We come across a grove of sheoaks, where we often find mushrooms and fungi in late autumn, orchids in spring. I spot a lone puffball mushroom valiantly pushing its way through rock-hard earth. There is evidence of Black Cockatoos along the final section of the trail - leaves and small branches stripped from trees and thrown to the ground as part of a feeding frenzy. From somewhere above, a discarded gumnut thuds to the ground, just missing me. I am a moving target, lucky this time. Once, a cockatoo dropped a large pine cone on my car’s front windscreen, cracking it (it was a laugh writing that insurance claim - “a bird did it”). The birds evade our view this time.

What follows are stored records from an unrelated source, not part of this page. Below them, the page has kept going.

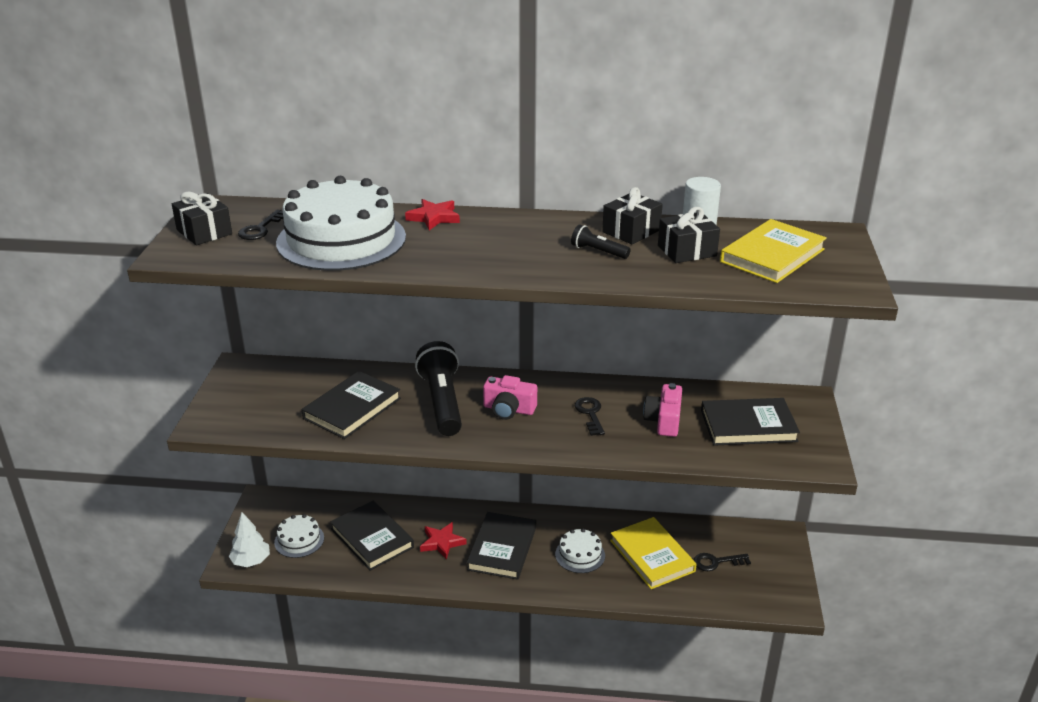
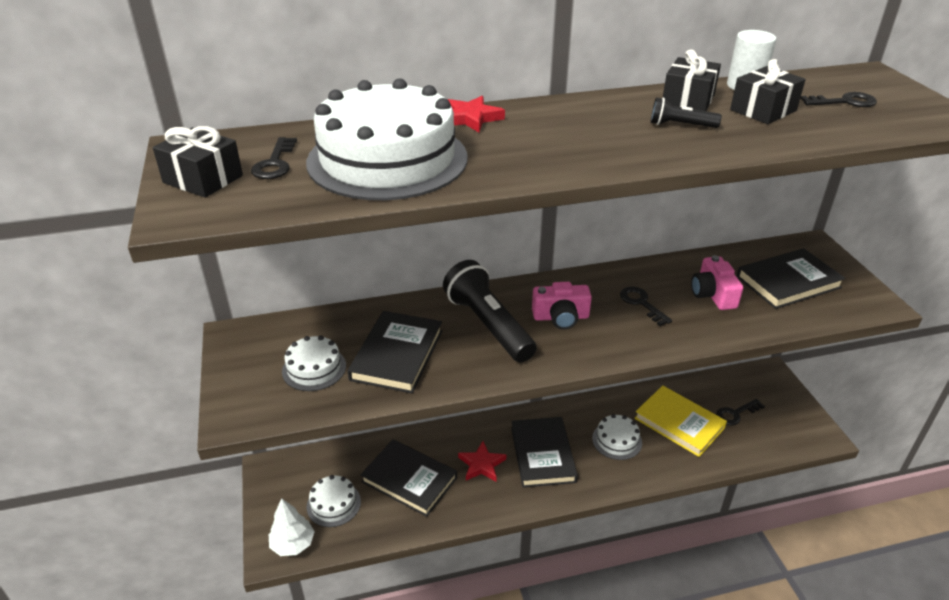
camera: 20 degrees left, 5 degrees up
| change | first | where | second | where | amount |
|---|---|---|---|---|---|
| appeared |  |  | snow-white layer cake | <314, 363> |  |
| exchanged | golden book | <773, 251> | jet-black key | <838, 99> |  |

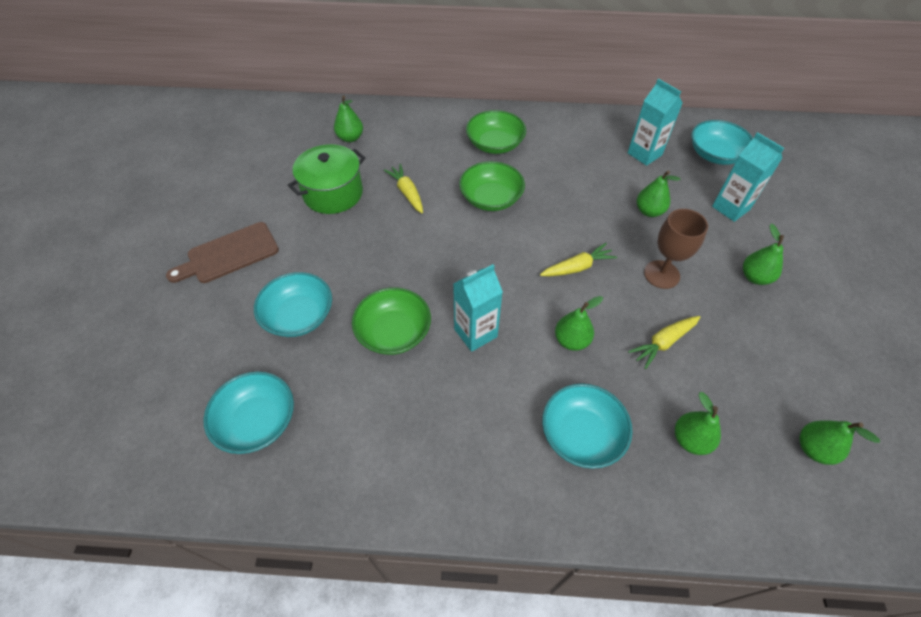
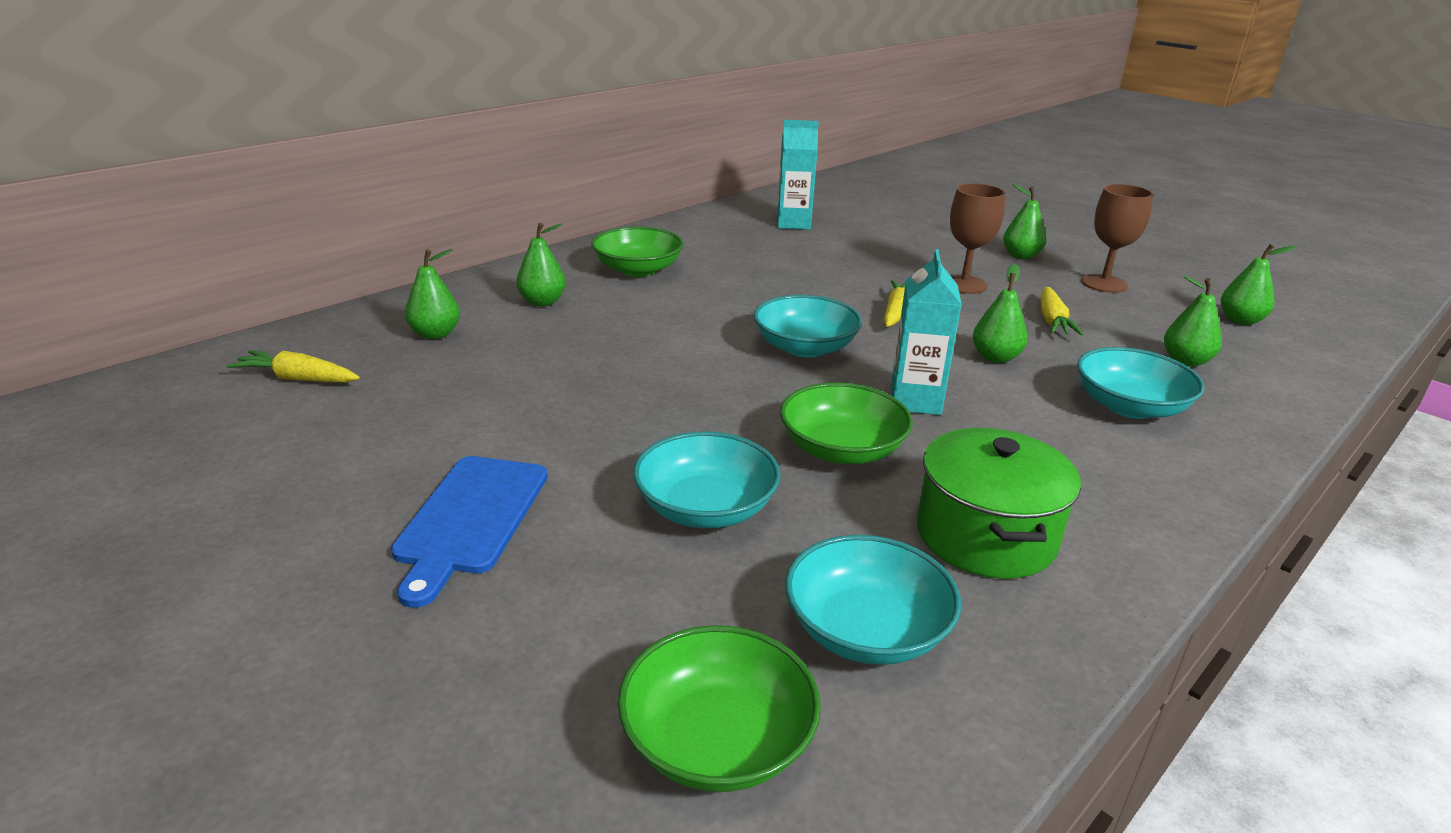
camera: 50 degrees left, 25 degrees down
| change | first | where | second | where | amount |
|---|---|---|---|---|---|
| missing | aqua carton | <748, 177> |  |  |  |
| appeared |  |  | russet goblet | <1117, 238> |  |
| relocated | emerald pot | <326, 179> |  | <999, 503> |  |
| relocated | golden toy carrot | <403, 188> |  | <293, 366> |  |
| relocated | emerald serving bowl | <492, 186> |  | <719, 708> |  |
| relocated | emerald toy pear | <658, 193> |  | <541, 264> |  |
| relocated | aqua serving bowl | <722, 142> |  | <808, 326> |  |
| colour | russet cutting board | <222, 252> | royal blue cutting board | <469, 531> |  |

As we head towards the car, I think of my current manuscript, untouched for months, about as long as the ground has been untouched by rain. The story begins with my character, a child lost in the Australian bush, sheltering from the cold in the hollow of a tree And I wonder if, like the bush, I am waiting for the winter rain to refresh me and bring to life the next part of my story.
We live close to a beautiful bush track that I walk at least once a week. It too is crumbly dry, and you can almost feel the bushland aching for rain. The birds love our two birdbaths, often three or four different types of birds (Bronzewing Pigeons, Twenty-eights, Magpies, Wattlebirds) are waiting impatiently for a quick immersion in the water to get rid of the dust in their feathers.
I'm not a summer person and am desperate for this heat to end.
My Nanna has a saying that has thus far (in my life) proved true, that after Anzac Day we'll be wearing our coats. It's always cold by the end of April, but being so warm so late, it makes you wonder if the cold rainy weather will ever return.
Loved your piece, Monique, beautiful as always.
I have traveled all over the world for my work but Australia is one locale I have not experienced. I appreciate your depictions of the natural world you experience there. Perhaps I will make it down under one of these days.